BEGIN Provided records

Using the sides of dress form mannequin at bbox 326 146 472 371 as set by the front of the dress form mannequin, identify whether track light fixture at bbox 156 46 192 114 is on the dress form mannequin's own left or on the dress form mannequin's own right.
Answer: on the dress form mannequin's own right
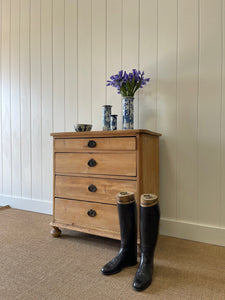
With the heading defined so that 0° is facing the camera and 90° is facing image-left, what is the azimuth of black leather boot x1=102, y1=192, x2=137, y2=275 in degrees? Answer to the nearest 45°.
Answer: approximately 45°

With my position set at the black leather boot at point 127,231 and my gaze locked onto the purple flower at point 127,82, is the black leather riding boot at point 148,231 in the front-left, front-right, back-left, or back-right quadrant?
back-right

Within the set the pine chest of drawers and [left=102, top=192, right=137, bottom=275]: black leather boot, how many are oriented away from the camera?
0
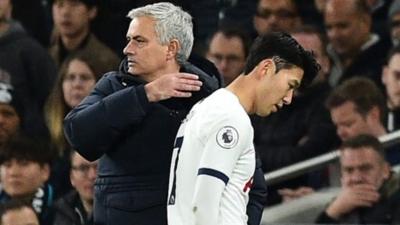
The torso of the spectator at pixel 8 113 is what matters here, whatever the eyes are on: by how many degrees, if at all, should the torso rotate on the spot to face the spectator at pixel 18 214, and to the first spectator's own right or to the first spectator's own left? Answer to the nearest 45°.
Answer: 0° — they already face them

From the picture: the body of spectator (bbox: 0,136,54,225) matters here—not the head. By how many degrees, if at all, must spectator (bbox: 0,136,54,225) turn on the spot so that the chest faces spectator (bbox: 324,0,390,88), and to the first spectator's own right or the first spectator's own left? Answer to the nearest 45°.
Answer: approximately 135° to the first spectator's own left

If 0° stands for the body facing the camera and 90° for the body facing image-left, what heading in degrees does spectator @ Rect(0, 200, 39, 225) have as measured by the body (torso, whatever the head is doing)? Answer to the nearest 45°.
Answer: approximately 0°

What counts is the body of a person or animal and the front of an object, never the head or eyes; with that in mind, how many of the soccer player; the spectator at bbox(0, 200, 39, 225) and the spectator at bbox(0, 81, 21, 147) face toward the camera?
2

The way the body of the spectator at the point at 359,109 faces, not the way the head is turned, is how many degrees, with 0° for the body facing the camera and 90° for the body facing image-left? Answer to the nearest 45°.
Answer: approximately 45°

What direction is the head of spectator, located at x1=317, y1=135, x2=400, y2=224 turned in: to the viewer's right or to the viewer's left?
to the viewer's left
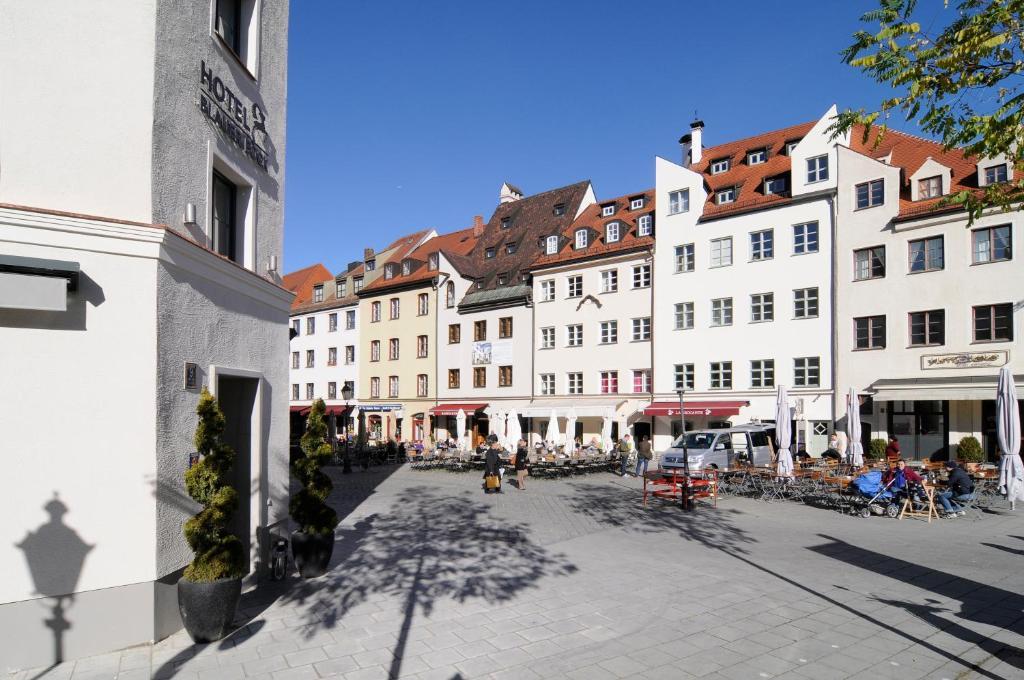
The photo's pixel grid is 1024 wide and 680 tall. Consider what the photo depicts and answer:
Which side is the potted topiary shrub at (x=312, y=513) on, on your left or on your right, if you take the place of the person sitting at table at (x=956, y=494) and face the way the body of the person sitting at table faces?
on your left

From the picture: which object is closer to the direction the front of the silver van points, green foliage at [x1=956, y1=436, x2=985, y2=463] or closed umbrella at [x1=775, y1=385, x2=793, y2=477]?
the closed umbrella

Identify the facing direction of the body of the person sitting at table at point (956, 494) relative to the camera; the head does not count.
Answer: to the viewer's left

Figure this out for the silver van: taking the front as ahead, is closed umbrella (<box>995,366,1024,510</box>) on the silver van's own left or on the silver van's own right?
on the silver van's own left

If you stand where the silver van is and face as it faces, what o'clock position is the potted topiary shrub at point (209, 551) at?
The potted topiary shrub is roughly at 11 o'clock from the silver van.

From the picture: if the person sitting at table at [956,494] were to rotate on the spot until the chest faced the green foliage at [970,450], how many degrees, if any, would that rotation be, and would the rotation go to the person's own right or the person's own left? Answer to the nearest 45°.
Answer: approximately 90° to the person's own right

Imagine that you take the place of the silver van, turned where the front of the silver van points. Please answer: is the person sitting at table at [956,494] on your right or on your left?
on your left

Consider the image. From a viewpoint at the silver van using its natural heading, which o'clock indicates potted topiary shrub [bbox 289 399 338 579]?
The potted topiary shrub is roughly at 11 o'clock from the silver van.

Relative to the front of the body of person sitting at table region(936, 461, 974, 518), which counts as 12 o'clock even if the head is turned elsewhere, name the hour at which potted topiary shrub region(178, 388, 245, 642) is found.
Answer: The potted topiary shrub is roughly at 10 o'clock from the person sitting at table.

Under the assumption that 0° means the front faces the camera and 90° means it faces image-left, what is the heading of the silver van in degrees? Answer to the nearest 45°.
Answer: approximately 45°

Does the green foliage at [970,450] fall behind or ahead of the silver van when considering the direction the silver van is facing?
behind
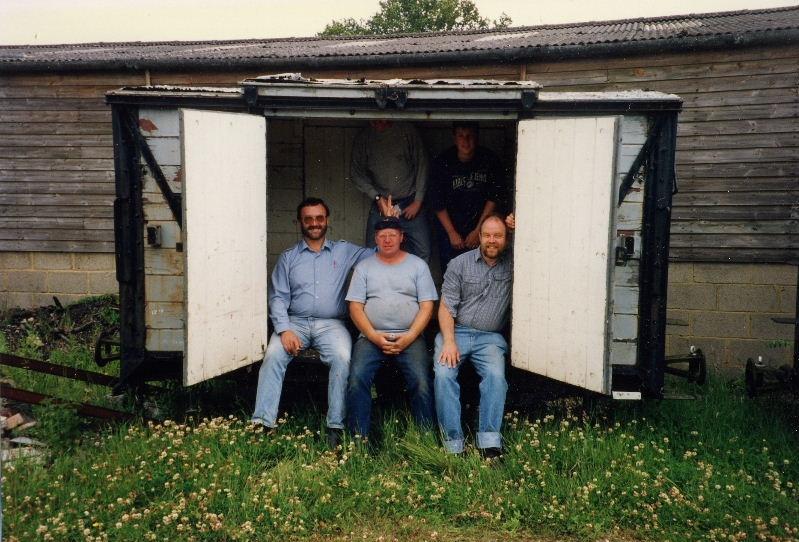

END Provided records

**Instructions for the task:**
List every line in the data above that contains the word "whatever".

**Answer to the exercise:**
The torso of the spectator at pixel 8 113 is what matters here, whatever the eyes are on: by how many degrees, if at all, should the torso rotate on the spot to face the spectator at pixel 18 214, and to the first spectator's own right or to the first spectator's own left? Answer to the nearest 45°.
If 0° stands for the body facing the camera and 90° for the body facing image-left, what heading in degrees does spectator @ Rect(0, 200, 39, 225) have as measured by the body (torso, whatever the head is doing)? Answer to the nearest 45°.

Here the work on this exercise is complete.